Two Sons of China by Andrew Lam
Published by: Bondfire Books
Published on: December 5, 2013
Page Count: 468
Genre: Historical fiction
My Reading Format: Kindle provided by the author
Available Formats: Paperback, Kindle edition
Lieutenant David Parker, an American born to missionaries in China, has a distinct advantage: he's an American soldier in China able to speak the language and have the cultural understanding needed to work well with his fellow Chinese soldiers during World War II. Parker and his fellow soldiers are on a mission to ward off their Japanese invaders. However, China's government is losing interest in the war and Parker has been stuck at a desk job for longer than he'd like. Parker is able to join up with Dixie Mission, a group of Chinese and American soldiers that are headed through the countryside toward Yenan, a known hotspot for Communists. Not all of the Chinese soldiers welcome Parker and his fellow American soldiers. One in particular, guerrilla soldier Lin Yuen, wants to keep Parker at a distance while he carries out their mission. The walls that keep these men apart begin to come down after several shared and horrific experiences. Parker and Lin soon come to depend upon one another and form a lasting friendship.
I have to confess that though I'm fascinated with World War II, most of what I know about it centers around the involvement of the United States and European countries. I know only a little about what occurred in the Pacific, and outside of Europe. I was very interested to learn more. Though I need to do more learning about China's involvement in World War II, this book gave me a window in on the complexities of the issue.

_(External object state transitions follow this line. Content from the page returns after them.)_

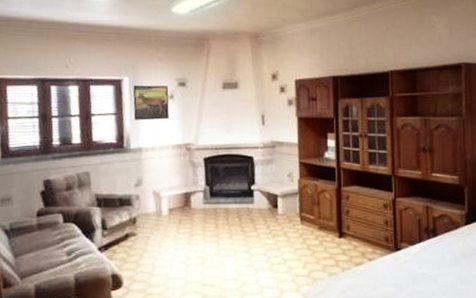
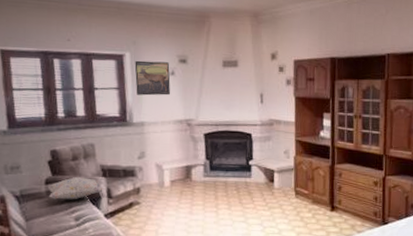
decorative pillow: none [39,208,99,233] -> present [47,177,105,200]

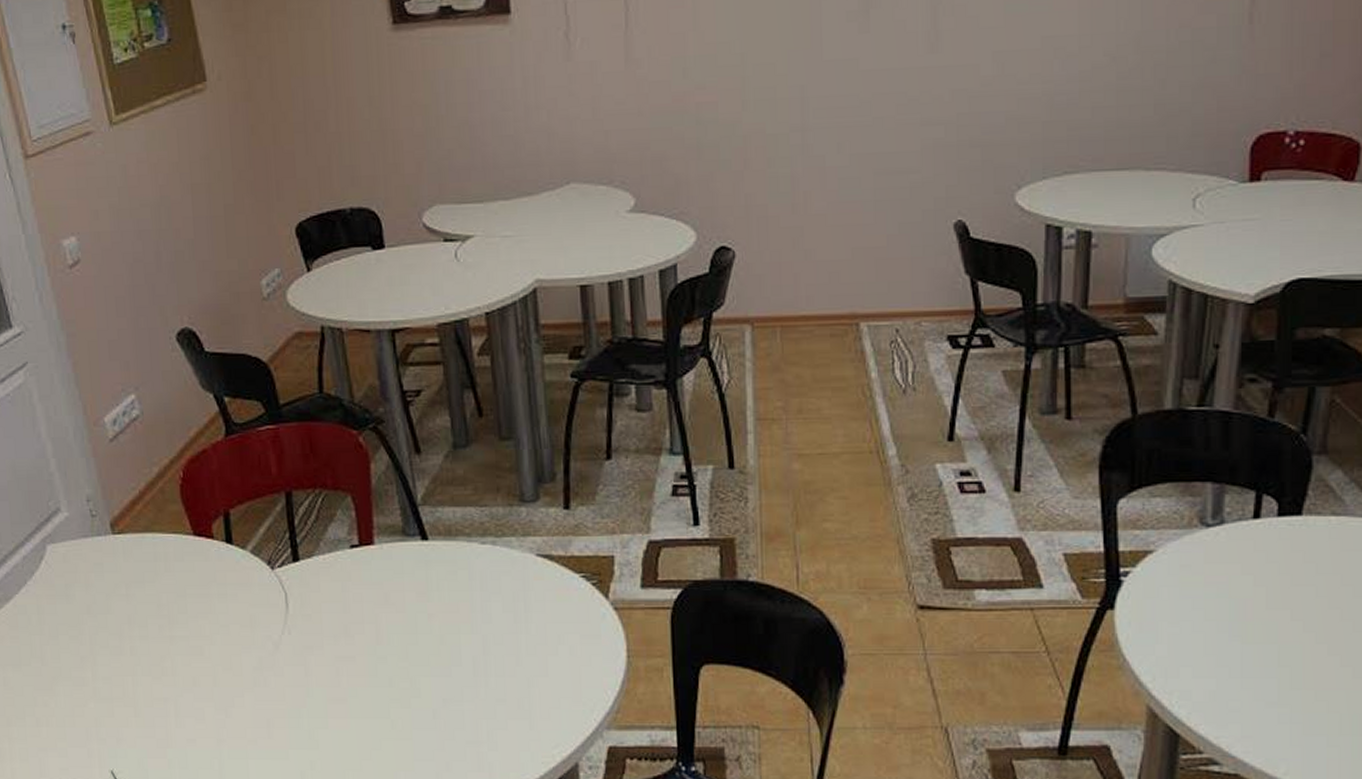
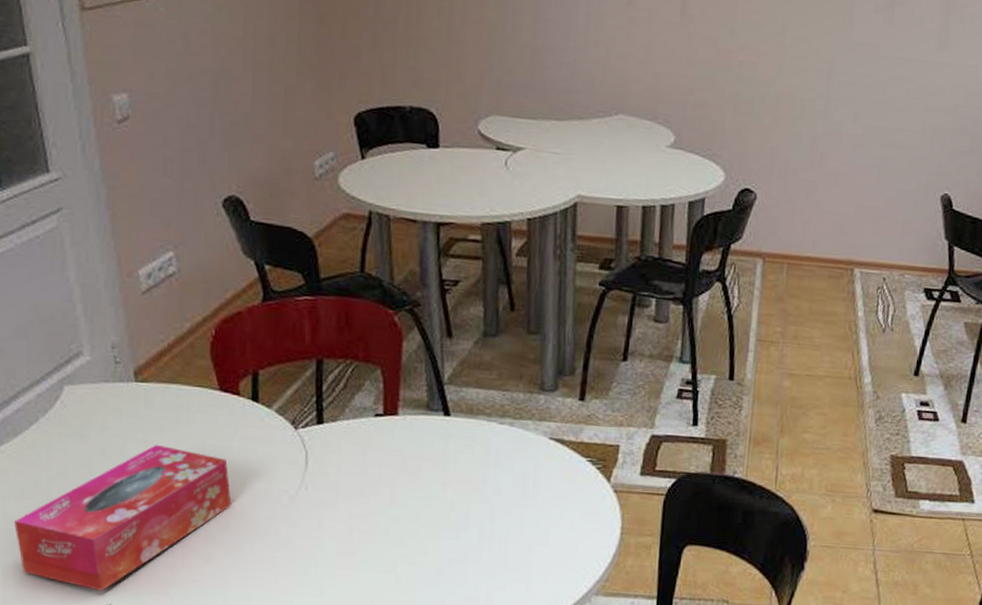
tissue box: none [14,598,218,757] -> present [13,444,232,591]

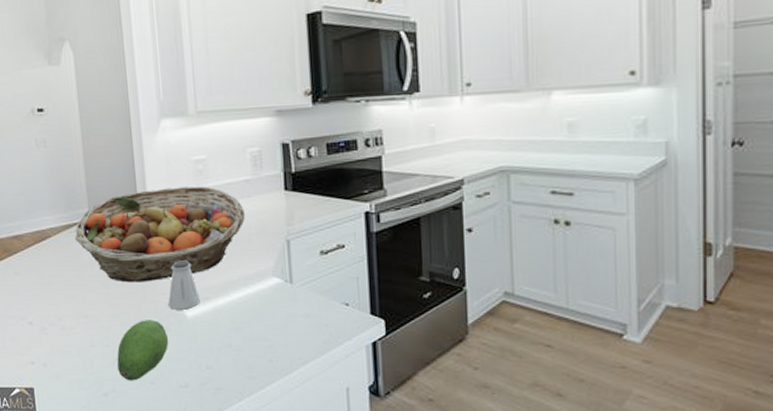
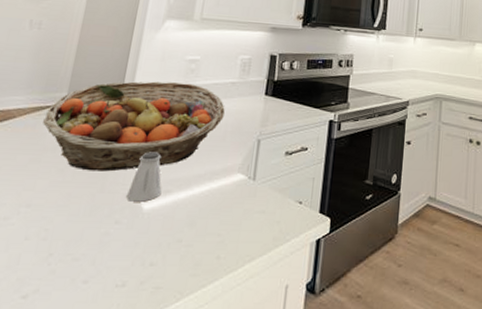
fruit: present [117,320,169,381] -> none [48,211,117,280]

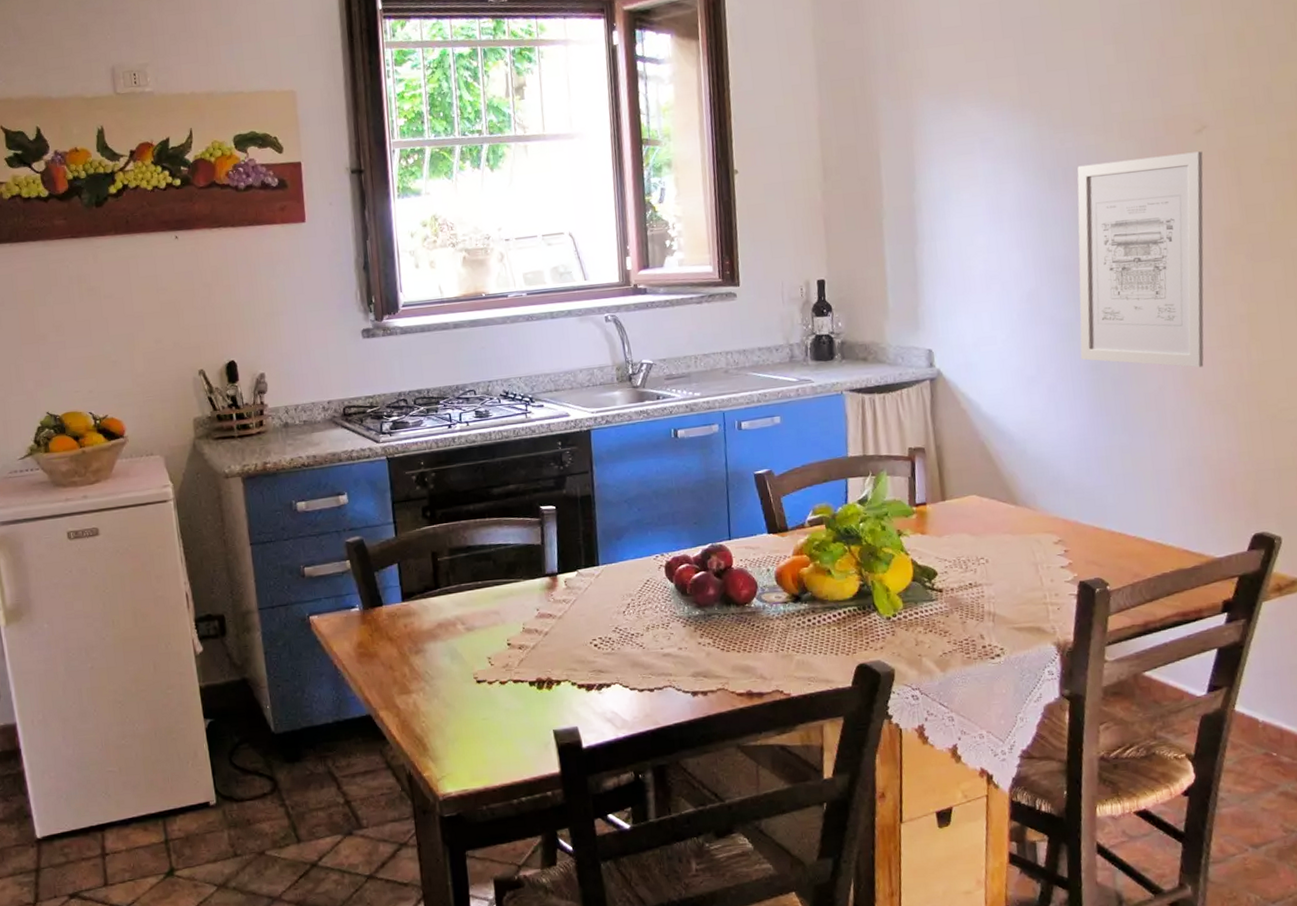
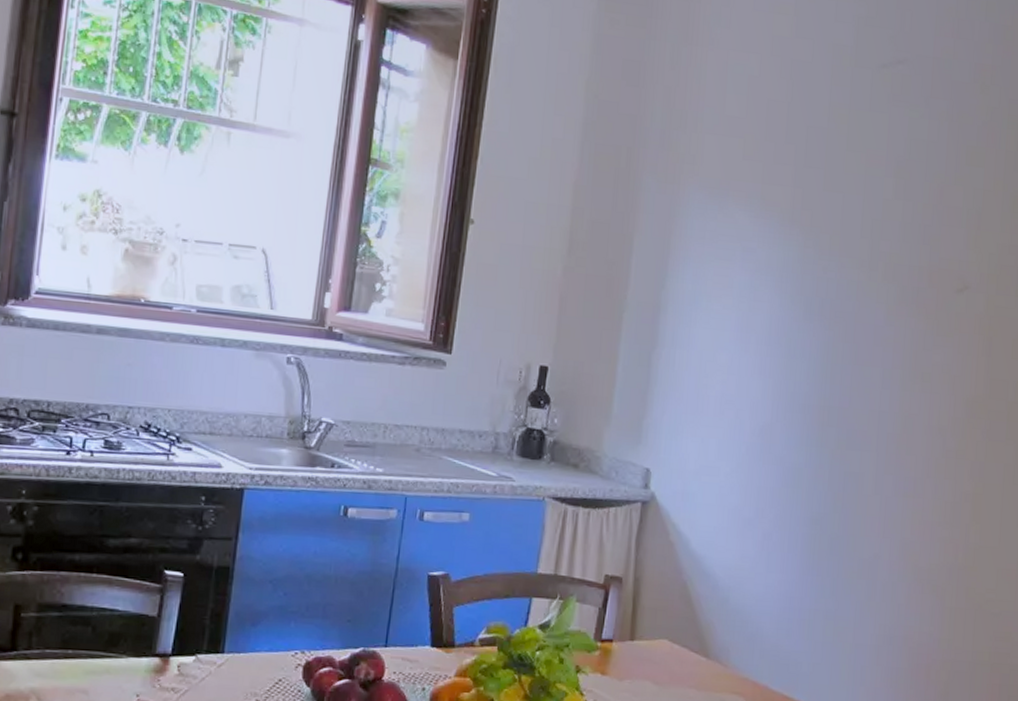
wall art: present [1077,151,1204,368] -> none [802,299,960,541]

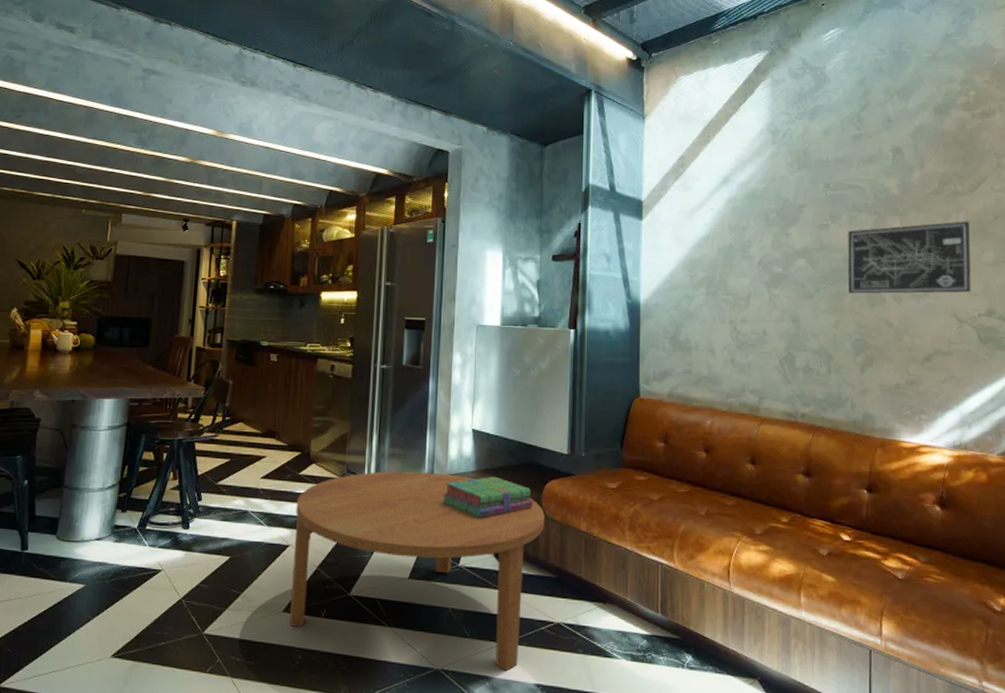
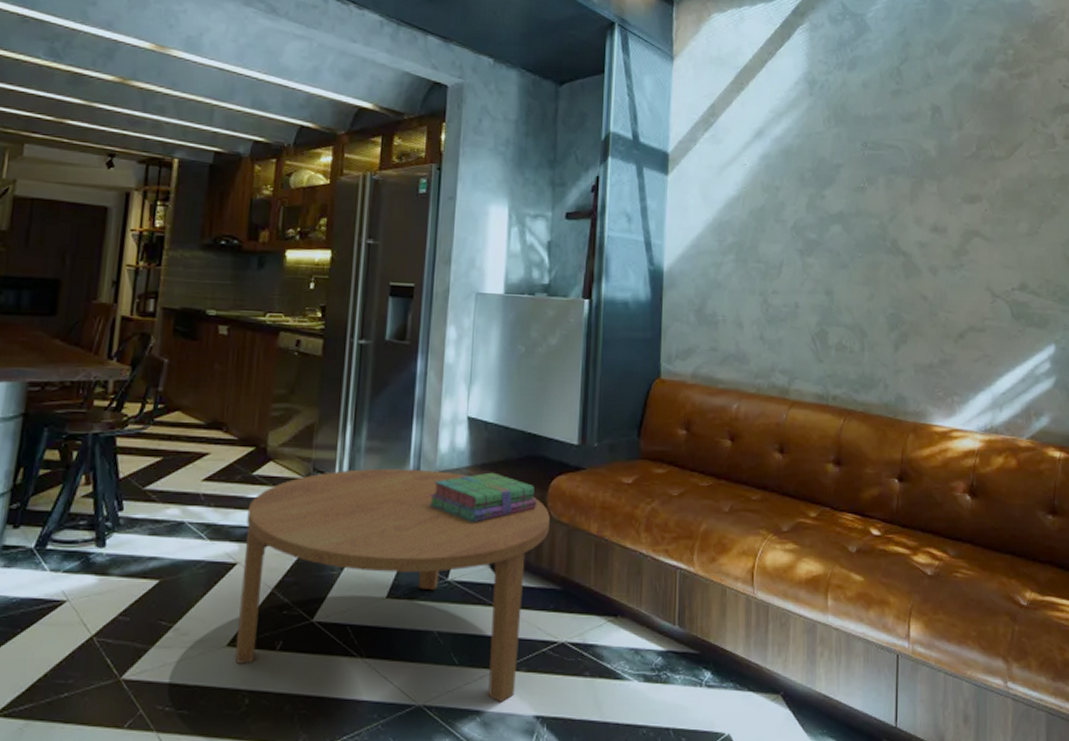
wall art: present [847,221,971,294] -> none [883,188,1005,265]

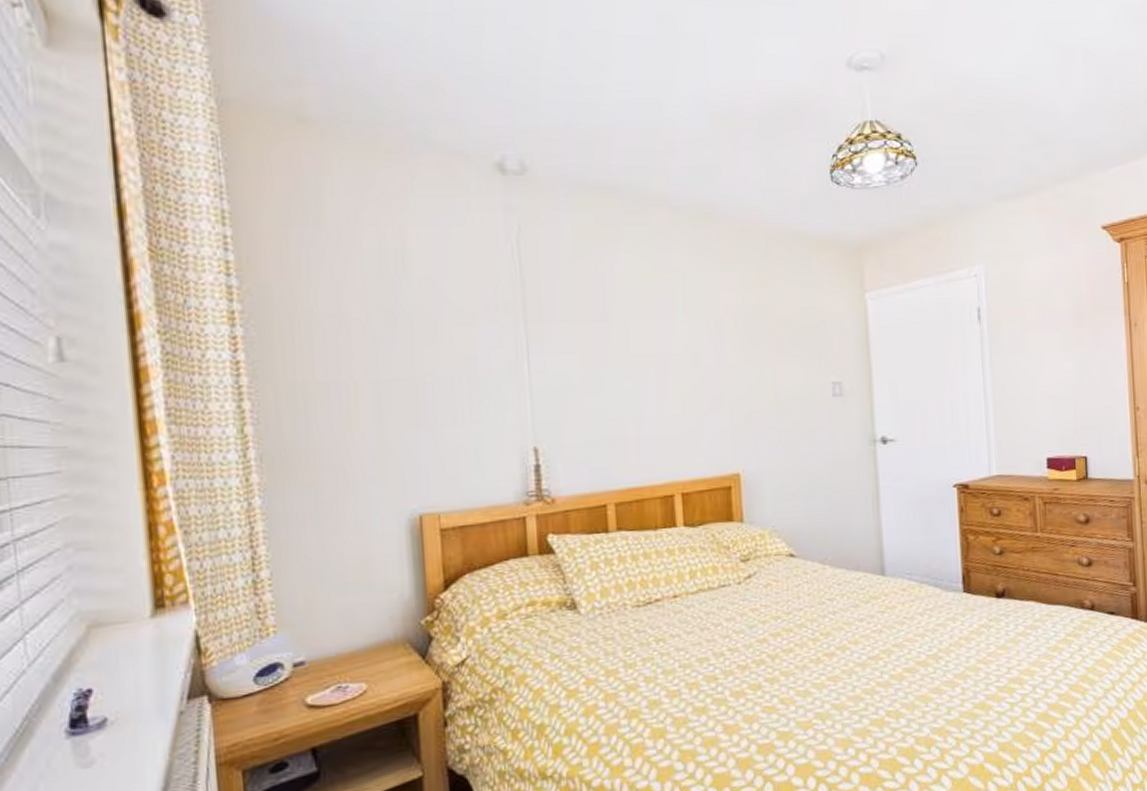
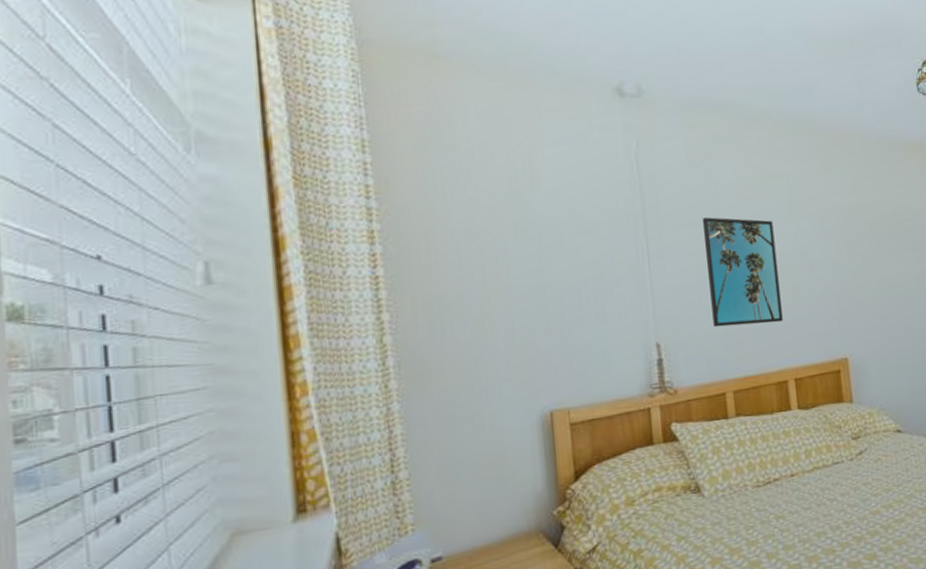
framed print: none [587,312,671,434] -> present [702,217,783,328]

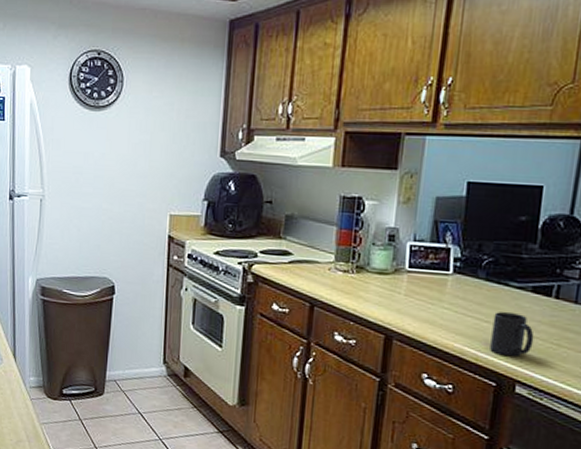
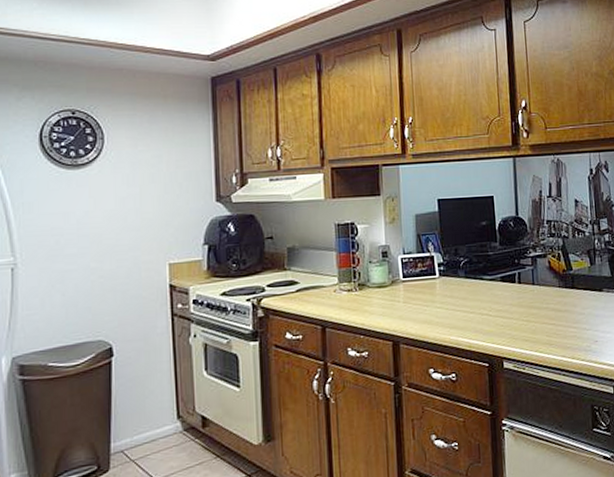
mug: present [490,312,534,357] -> none [476,301,510,339]

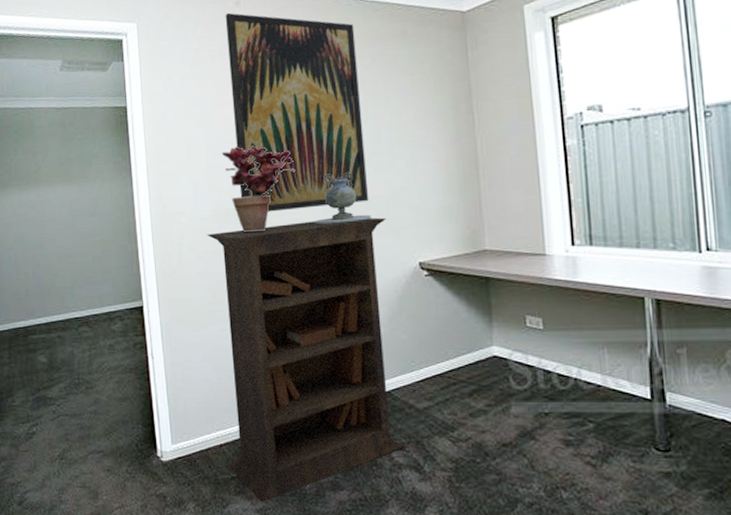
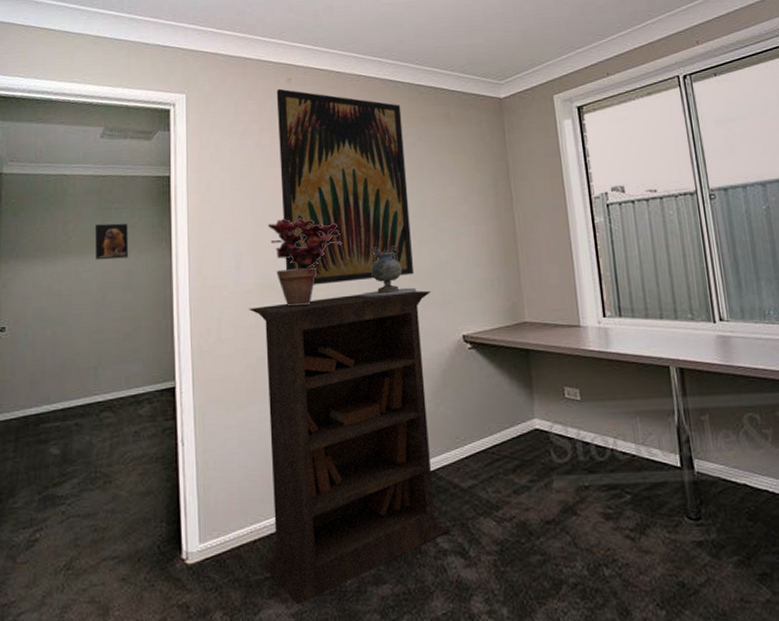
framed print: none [61,153,93,189] -> present [94,223,128,260]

In addition, I need to read more about the 1949 revolution because I began to see how these two conflicts relate in Two Sons of China.
I liked the action in this book. The anticipation really kept me going. I liked reading about the missions of Parker and his men, and their camaraderie. I knew the group could happen upon Japanese soldiers at any moment; waiting for that had me holding my breath. I liked David Parker, the protagonist, but I wanted his character to be developed further. I saw his weaknesses, which helped him feel realistic, but David's overcoming his addition felt shallow. Katherine was a strong, well-developed character but her relationship with her friend An Li felt forced and unrealistic. I was suspicious of An Li from the beginning and I struggled with my feelings that Katherine would have been smart enough to steer clear of trusting people by sniffing out their less-than-genuine intentions.
I'd recommend this book for a World War II enthusiast who likes a boots-on-the-ground kind of story, particularly for one interested (like me) in knowing more about the parts of the war we don't always hear as much about.
Three and a half out of five stars
If you liked this book, you’ll like Unbroken: A World War II Story of Survival, Resilience, and Redemption by Laura Hillenbrand.